___ SELECTED PASSAGE
How is mp3 compliance validated?

Have MPEG or somebody else created a mp3 validation test suite?

I'm curious since incompability issues do exists for certain combinations of mp3 encoders / decoders. E.g.
- MusicMatch 320 kbps mp3 files was badly distorted on 3G Apple iPod,
- Apple Nano stutter when decoding some LAME aps mp3 files,
- Apple iTunes truncates some LAME VBR mp3 files.

I'm sure there are more combinations involving mp3 that fails, but I have personal experienced the three above.

My guess is that all encoders / decoders mentioned above has passed some kind of mp3 compliance validation test, but still issues remain.

So a more precise answer to the OP would be:

It will always be possible to find a decoder that will be able to decode mp3 compliant files.

However not all mp3 compliant products are 100% compliant.

[span style='font-size:8pt;line-height:100%']Edit: Spelling[/span]

Will MP3s created now always work?

Reply #4
Quote
If you really want to future proof your music, do what I did.  I went out and purchased a 250GB hard drive (I saved my money so I was planning on this for a while) and made a lossless archive of all my music.
______
### SET TASK 1
Can you convert the collection entries, starting with the first line and going on through the line with "scientific name: Empetrum nigrum", into a Markdown table with columns No. and Line, leaving out any blank lines?
The forum thread on mp3 compliance and the collection entries are unrelated material.
___ ENTRIES PROVIDED
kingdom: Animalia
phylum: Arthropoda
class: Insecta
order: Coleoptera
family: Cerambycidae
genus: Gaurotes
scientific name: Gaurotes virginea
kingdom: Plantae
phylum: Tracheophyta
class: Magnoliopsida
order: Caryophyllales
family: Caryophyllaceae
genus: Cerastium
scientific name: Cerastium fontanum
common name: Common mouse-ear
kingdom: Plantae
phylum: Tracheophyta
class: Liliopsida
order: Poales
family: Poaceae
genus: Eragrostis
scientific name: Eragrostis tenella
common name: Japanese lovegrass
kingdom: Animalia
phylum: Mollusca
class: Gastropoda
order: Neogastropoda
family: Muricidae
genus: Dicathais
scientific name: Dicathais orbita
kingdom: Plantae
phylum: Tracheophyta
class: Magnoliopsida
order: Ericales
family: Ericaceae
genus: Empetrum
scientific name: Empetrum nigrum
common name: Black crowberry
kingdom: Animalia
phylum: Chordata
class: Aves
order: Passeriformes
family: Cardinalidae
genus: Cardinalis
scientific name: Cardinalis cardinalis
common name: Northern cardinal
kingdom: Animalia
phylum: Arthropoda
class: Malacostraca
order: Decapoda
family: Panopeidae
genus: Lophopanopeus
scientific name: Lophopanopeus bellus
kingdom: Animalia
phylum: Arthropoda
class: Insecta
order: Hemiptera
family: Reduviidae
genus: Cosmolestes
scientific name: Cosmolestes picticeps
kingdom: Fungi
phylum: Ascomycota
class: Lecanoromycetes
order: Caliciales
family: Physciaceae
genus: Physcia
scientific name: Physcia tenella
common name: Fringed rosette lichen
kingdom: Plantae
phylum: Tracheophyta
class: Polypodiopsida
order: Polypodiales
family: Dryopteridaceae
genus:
______
### SET TASK 2
In the mp3 compliance thread, why does the writer ask whether anyone has created an mp3 validation test suite? Answer in one to three sentences.

### ANSWER 1
| No. | Line |
|---|---|
| 1 | kingdom: Animalia |
| 2 | phylum: Arthropoda |
| 3 | class: Insecta |
| 4 | order: Coleoptera |
| 5 | family: Cerambycidae |
| 6 | genus: Gaurotes |
| 7 | scientific name: Gaurotes virginea |
| 8 | kingdom: Plantae |
| 9 | phylum: Tracheophyta |
| 10 | class: Magnoliopsida |
| 11 | order: Caryophyllales |
| 12 | family: Caryophyllaceae |
| 13 | genus: Cerastium |
| 14 | scientific name: Cerastium fontanum |
| 15 | common name: Common mouse-ear |
| 16 | kingdom: Plantae |
| 17 | phylum: Tracheophyta |
| 18 | class: Liliopsida |
| 19 | order: Poales |
| 20 | family: Poaceae |
| 21 | genus: Eragrostis |
| 22 | scientific name: Eragrostis tenella |
| 23 | common name: Japanese lovegrass |
| 24 | kingdom: Animalia |
| 25 | phylum: Mollusca |
| 26 | class: Gastropoda |
| 27 | order: Neogastropoda |
| 28 | family: Muricidae |
| 29 | genus: Dicathais |
| 30 | scientific name: Dicathais orbita |
| 31 | kingdom: Plantae |
| 32 | phylum: Tracheophyta |
| 33 | class: Magnoliopsida |
| 34 | order: Ericales |
| 35 | family: Ericaceae |
| 36 | genus: Empetrum |
| 37 | scientific name: Empetrum nigrum |

### ANSWER 2
The writer asks because incompatibility issues exist for certain combinations of mp3 encoders and decoders. Examples from the writer's own experience are MusicMatch 320 kbps files that were badly distorted on a 3G Apple iPod, an Apple Nano that stuttered on some LAME aps files, and Apple iTunes truncating some LAME VBR files.